The US Dollar Index (DXY) is showing resilience, trading around the 105.35 mark with slight gains observed towards the end of the trading week. Despite maintaining its position, the Greenback appears stagnant as investors await catalysts to inform their positioning ahead of potential Federal Reserve (Fed) decisions.
Market sentiment remains cautious as the US economy faces instability, with expectations of slowing inflation providing some confidence for the Fed to consider rate cuts. However, Fed officials continue to adopt a hawkish stance, signaling a reluctance to ease policy prematurely.
In the daily market roundup:
San Francisco Fed President Mary Daly underscores the necessity for sustained restrictive measures to meet the Fed’s inflation objectives.
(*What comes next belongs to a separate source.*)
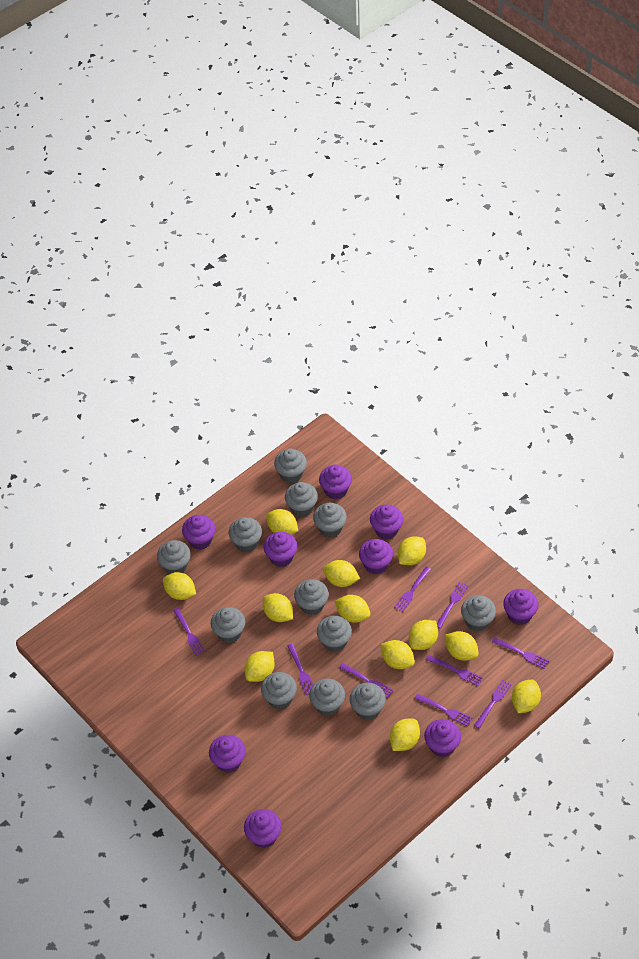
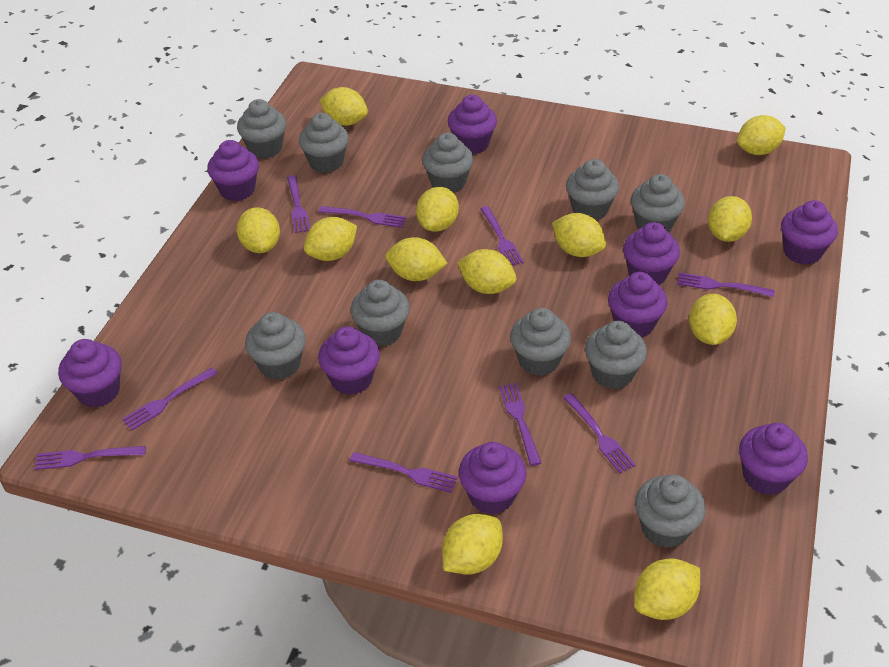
grey cupcake: 12 -> 10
Atlanta Fed President Raphael Bostic hints at a possible economic slowdown, though the timing for potential rate adjustments remains uncertain.
The Fed maintains a cautious approach towards policy easing, with market forecasts leaning towards rate cuts commencing in September, in contrast to Chairman Powell’s recent dovish remarks.
The April Consumer Price Index (CPI) outcome is anticipated to provide crucial insights for market participants to refine their expectations moving forward.
Technical analysis of the DXY reveals a nuanced sentiment:
The Relative Strength Index (RSI) exhibits a positive slope but remains in negative territory, suggesting a potential shift in momentum despite prevailing selling pressure.
The Moving Average Convergence Divergence (MACD) displays flat red bars, indicating a lack of decisive momentum from either bulls or bears.
While the DXY has dipped below the 20-day Simple Moving Average (SMA) due to bearish influence, it remains above the 100-day and 200-day SMAs, indicating a mixed outlook with bears influencing short-term trends while bulls maintain control over medium to long-term trajectories.